### [Task directions]
Find "But Decentius had" and "he said, and" in the records below. Copy the lines holding them and every line between, exactly, and no others.
..............................
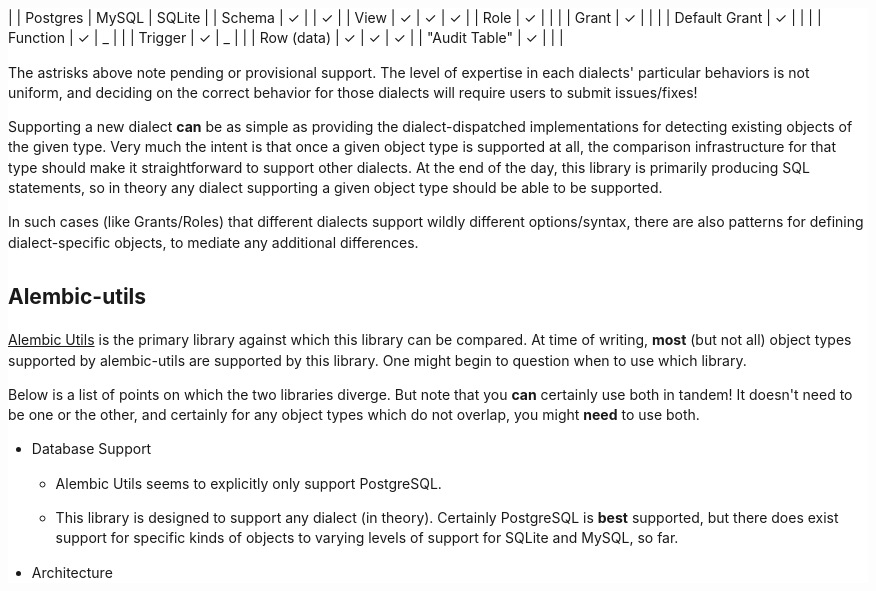 | | Postgres | MySQL | SQLite |
| Schema | ✓ | | ✓ |
| View | ✓ | ✓ | ✓ |
| Role | ✓ | | |
| Grant | ✓ | | |
| Default Grant | ✓ | | |
| Function | ✓ | _ | |
| Trigger | ✓ | _ | |
| Row (data) | ✓ | ✓ | ✓ |
| "Audit Table" | ✓ | | |

The astrisks above note pending or provisional support. The level of expertise in each dialects'
particular behaviors is not uniform, and deciding on the correct behavior for those dialects
will require users to submit issues/fixes!

Supporting a new dialect **can** be as simple as providing the dialect-dispatched implementations
for detecting existing objects of the given type. Very much the intent is that once a given object
type is supported at all, the comparison infrastructure for that type should make it straightforward
to support other dialects. At the end of the day, this library is primarily producing SQL statements,
so in theory any dialect supporting a given object type should be able to be supported.

In such cases (like Grants/Roles) that different dialects support wildly different
options/syntax, there are also patterns for defining dialect-specific objects, to mediate
any additional differences.

## Alembic-utils

[Alembic Utils](https://github.com/olirice/alembic_utils) is the primary library against which
this library can be compared. At time of writing, **most** (but not all) object types supported
by alembic-utils are supported by this library. One might begin to question when to use which library.

Below is a list of points on which the two libraries diverge. But note that you **can** certainly
use both in tandem! It doesn't need to be one or the other, and certainly for any object types
which do not overlap, you might **need** to use both.

- Database Support

  - Alembic Utils seems to explicitly only support PostgreSQL.

  - This library is designed to support any dialect (in theory). Certainly PostgreSQL
    is **best** supported, but there does exist support for specific kinds of objects
    to varying levels of support for SQLite and MySQL, so far.

- Architecture
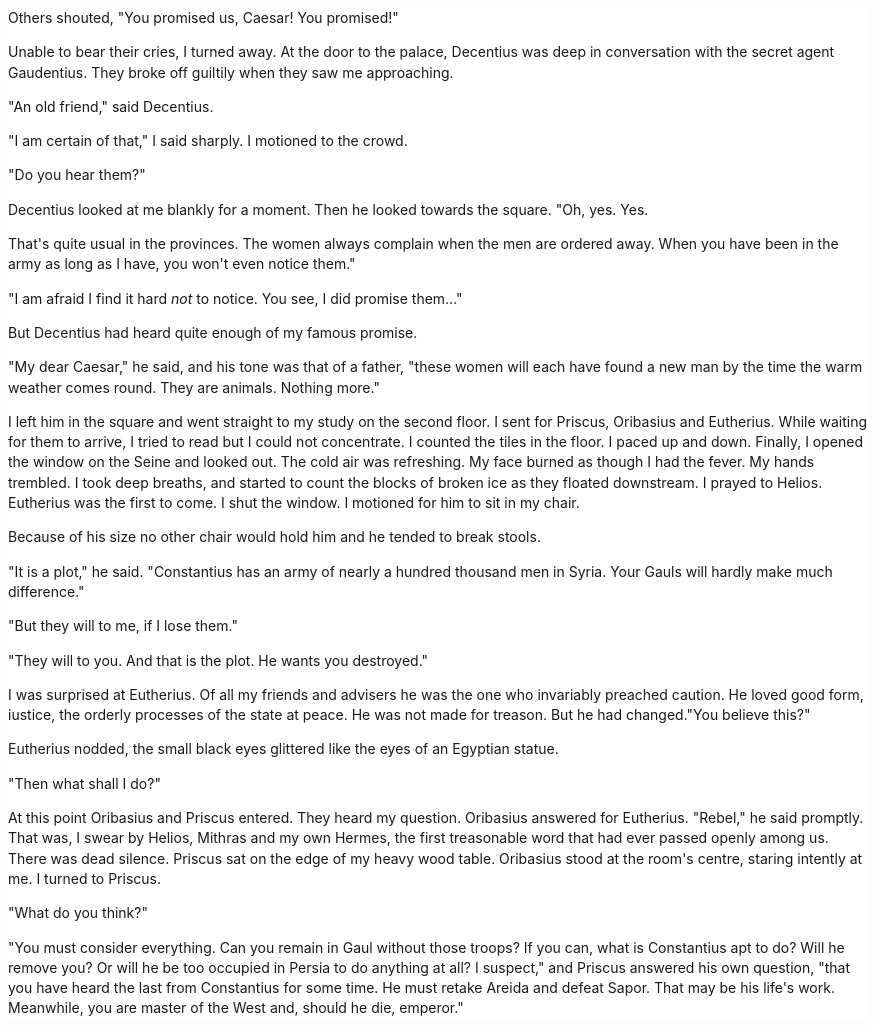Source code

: Others shouted, "You promised us, Caesar\! You promised\!"

Unable to bear their cries, I turned away. At the door to the palace, Decentius was deep in conversation with the secret agent Gaudentius. They broke off guiltily when they saw me approaching.

"An old friend," said Decentius.

"I am certain of that," I said sharply. I motioned to the crowd.

"Do you hear them?"

Decentius looked at me blankly for a moment. Then he looked towards the square. "Oh, yes. Yes.

That's quite usual in the provinces. The women always complain when the men are ordered away. When you have been in the army as long as I have, you won't even notice them."

"I am afraid I find it hard *not* to notice. You see, I did promise them…"

But Decentius had heard quite enough of my famous promise.

"My dear Caesar," he said, and his tone was that of a father, "these women will each have found a new man by the time the warm weather comes round. They are animals. Nothing more."

I left him in the square and went straight to my study on the second floor. I sent for Priscus, Oribasius and Eutherius. While waiting for them to arrive, I tried to read but I could not concentrate. I counted the tiles in the floor. I paced up and down. Finally, I opened the window on the Seine and looked out. The cold air was refreshing. My face burned as though I had the fever. My hands trembled. I took deep breaths, and started to count the blocks of broken ice as they floated downstream. I prayed to Helios. Eutherius was the first to come. I shut the window. I motioned for him to sit in my chair.

Because of his size no other chair would hold him and he tended to break stools.

"It is a plot," he said. "Constantius has an army of nearly a hundred thousand men in Syria. Your Gauls will hardly make much difference."

"But they will to me, if I lose them."

"They will to you. And that is the plot. He wants you destroyed."

I was surprised at Eutherius. Of all my friends and advisers he was the one who invariably preached caution. He loved good form, iustice, the orderly processes of the state at peace. He was not made for treason. But he had changed."You believe this?"

Eutherius nodded, the small black eyes glittered like the eyes of an Egyptian statue.

"Then what shall I do?"

At this point Oribasius and Priscus entered. They heard my question. Oribasius answered for Eutherius. "Rebel," he said promptly. That was, I swear by Helios, Mithras and my own Hermes, the first treasonable word that had ever passed openly among us. There was dead silence. Priscus sat on the edge of my heavy wood table. Oribasius stood at the room's centre, staring intently at me. I turned to Priscus.

"What do you think?"

"You must consider everything. Can you remain in Gaul without those troops? If you can, what is Constantius apt to do? Will he remove you? Or will he be too occupied in Persia to do anything at all? I suspect," and Priscus answered his own question, "that you have heard the last from Constantius for some time. He must retake Areida and defeat Sapor. That may be his life's work. Meanwhile, you are master of the West and, should he die, emperor."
..............................
### [Output below]
But Decentius had heard quite enough of my famous promise.

"My dear Caesar," he said, and his tone was that of a father, "these women will each have found a new man by the time the warm weather comes round. They are animals. Nothing more."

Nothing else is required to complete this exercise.